In our sample code, we’ll use the Twitter user name as the key into our cache. We’ll also set the entries to expire after five minutes. This is configurable via the twitterCache.expiry setting in the application.conf file.

4.1. Web Controller

Our top-level class is an instance of a Play BaseController called TwitterController:

@Singleton
class TwitterController @Inject()(
  twitterSearchService: TwitterSearchService,
  override val controllerComponents: ControllerComponents,
  implicit val executionContext: ExecutionContext
) extends BaseController {

  def recentSearch(twitterAccount: String): Action[AnyContent] = Action.async {
    twitterSearchService.recentSearch(twitterAccount).map { response =>
      Ok(Json.toJson(response))
    }
  }
}

We’ll make our controller available to an external caller by configuring it in the Play routes file:

GET     /api/twitter/recentSearch/:twitterAccount   controllers.TwitterController.recentSearch(twitterAccount)

Once we’ve launched our Play application, we can interact with the above interface using curl:

curl http://localhost:9000/api/twitter/recentSearch/TwitterDev | jq

Next, let’s look at how we’ve implemented the service layer, as this is where we use caching.

4.2. Search Service

Our service layer code is also very simple, and this is where we’ll use the caching API provided by Play:

class TwitterSearchService @Inject()(twitterWebApi: TwitterWebApi,
                                     cache: AsyncCacheApi,
                                     configuration: Configuration,
                                     implicit val executionContext: ExecutionContext) {

  val cacheExpiry: Duration = configuration.get[Duration]("twitterCache.expiry")

  def recentSearch(twitterUser: String): Future[Map[String, JsValue]] = {
    cache.getOrElseUpdate[JsValue](twitterUser, cacheExpiry) {
      twitterWebApi.recentSearch(twitterUser)
    }.map(_.as[Map[String, JsValue]])
  }
}

As discussed above, the getOrElseUpdate() method retrieves the specified tweets from the cache if they exist, otherwise, it calls our wrapper for the Twitter API to retrieve the latest values.
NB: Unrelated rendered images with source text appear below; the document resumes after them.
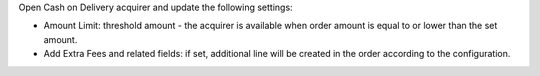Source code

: Open Cash on Delivery acquirer and update the following settings:

- Amount Limit: threshold amount - the acquirer is available when order amount is equal
  to or lower than the set amount.
- Add Extra Fees and related fields: if set, additional line will be created in the
  order according to the configuration.
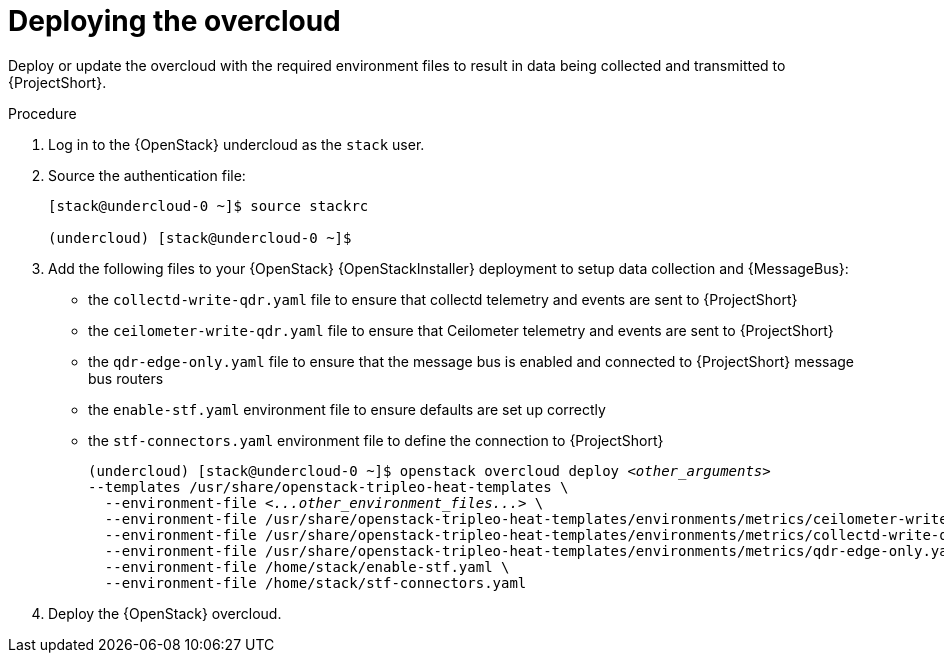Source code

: // Module included in the following assemblies:
//
// <List assemblies here, each on a new line>

// This module can be included from assemblies using the following include statement:
// include::<path>/proc_deploying-the-overcloud.adoc[leveloffset=+1]

// The file name and the ID are based on the module title. For example:
// * file name: proc_doing-procedure-a.adoc
// * ID: [id='proc_doing-procedure-a_{context}']
// * Title: = Doing procedure A
//
// The ID is used as an anchor for linking to the module. Avoid changing
// it after the module has been published to ensure existing links are not
// broken.
//
// The `context` attribute enables module reuse. Every module's ID includes
// {context}, which ensures that the module has a unique ID even if it is
// reused multiple times in a guide.
//
// Start the title with a verb, such as Creating or Create. See also
// _Wording of headings_ in _The IBM Style Guide_.

[id="deploying-the-overcloud_{context}"]
= Deploying the overcloud

[role="_abstract"]
Deploy or update the overcloud with the required environment files to result in data being collected and transmitted to {ProjectShort}.

.Procedure

. Log in to the {OpenStack} undercloud as the `stack` user.

. Source the authentication file:
+
[source,bash]
----
[stack@undercloud-0 ~]$ source stackrc

(undercloud) [stack@undercloud-0 ~]$
----

. Add the following files to your {OpenStack} {OpenStackInstaller} deployment to setup data collection and {MessageBus}:
+
* the `collectd-write-qdr.yaml` file to ensure that collectd telemetry and events are sent to {ProjectShort}
* the `ceilometer-write-qdr.yaml` file to ensure that Ceilometer telemetry and events are sent to {ProjectShort}
* the `qdr-edge-only.yaml` file to ensure that the message bus is enabled and connected to {ProjectShort} message bus routers
* the `enable-stf.yaml` environment file to ensure defaults are set up correctly
* the `stf-connectors.yaml` environment file to define the connection to {ProjectShort}
+
[source,bash,options="nowrap",subs="+quotes"]
----
(undercloud) [stack@undercloud-0 ~]$ openstack overcloud deploy _<other_arguments>_
--templates /usr/share/openstack-tripleo-heat-templates \
  --environment-file _<...other_environment_files...>_ \
  --environment-file /usr/share/openstack-tripleo-heat-templates/environments/metrics/ceilometer-write-qdr.yaml \
  --environment-file /usr/share/openstack-tripleo-heat-templates/environments/metrics/collectd-write-qdr.yaml \
  --environment-file /usr/share/openstack-tripleo-heat-templates/environments/metrics/qdr-edge-only.yaml \
  --environment-file /home/stack/enable-stf.yaml \
  --environment-file /home/stack/stf-connectors.yaml
----

. Deploy the {OpenStack} overcloud.
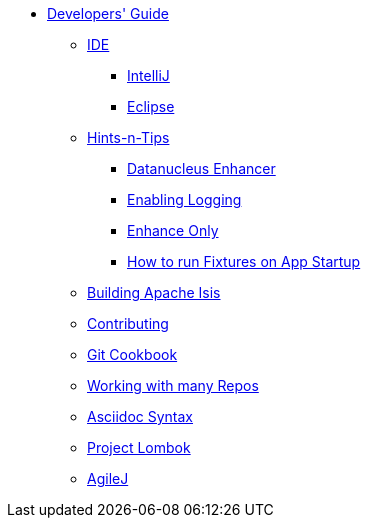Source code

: * xref:about.adoc[Developers' Guide]

** xref:ide.adoc[IDE]
*** xref:ide/intellij.adoc[IntelliJ]
*** xref:ide/eclipse.adoc[Eclipse]


** xref:hints-and-tips.adoc[Hints-n-Tips]
*** xref:hints-and-tips/datanucleus-enhancer.adoc[Datanucleus Enhancer]
*** xref:hints-and-tips/enabling-logging.adoc[Enabling Logging]
*** xref:hints-and-tips/enhance-only.adoc[Enhance Only]
*** xref:hints-and-tips/how-run-fixtures-on-app-startup.adoc[How to run Fixtures on App Startup]


** xref:building-apache-isis.adoc[Building Apache Isis]



** xref:contributing.adoc[Contributing]


** xref:git-cookbook.adoc[Git Cookbook]


** xref:working-with-many-repos.adoc[Working with many Repos]


** xref:asciidoc-syntax.adoc[Asciidoc Syntax]


** xref:project-lombok.adoc[Project Lombok]


** xref:agilej.adoc[AgileJ]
This is a very common usage pattern for any cache. This one API call will probably suffice for the great majority of applications.

4.3. API Client

The client code to fetch tweets uses the Play WSClient class and does no caching of its own:

def recentSearch(fromTwitterUser: String): Future[JsValue] = {
  val url = String.format(recentSearchUrl, fromTwitterUser)
  wsClient
    .url(url)
    .withHttpHeaders(
      HeaderNames.ACCEPT -> MimeTypes.JSON,
      HeaderNames.AUTHORIZATION -> s"Bearer $bearerToken"
    ).get()
    .map { response =>
      if (response.status == OK) {
        response.json
      } else {
        throw ApiError(response.status, Some(response.statusText))
      }
    }
}

Note that the Twitter API requires us to use a bearer token to authenticate. This will be issued once we’ve created a Twitter developer account. Also, note that we have to set the header directly because the Play WSRequest.withAuth() method only works for authentication methods that have a username and password such as Basic Auth.

4.4. Final Notes on the Play Caching APIs

It’s worth noting that neither the SyncCacheApi nor the AsyncCacheApi provides any inter-thread synchronization. This means that for a given key, the API we have used could result in multiple calls to Twitter.

Additionally, the Caffeine provider we’ve used here is not a distributed cache. Therefore, if we run multiple instances of our Play app, each will have its own cache. It is possible to configure Ehcache to provide this.

5. Conclusion

In this tutorial, we introduced and discussed using Play’s caching API. As we can see, Play makes it very easy to add this capability to our application.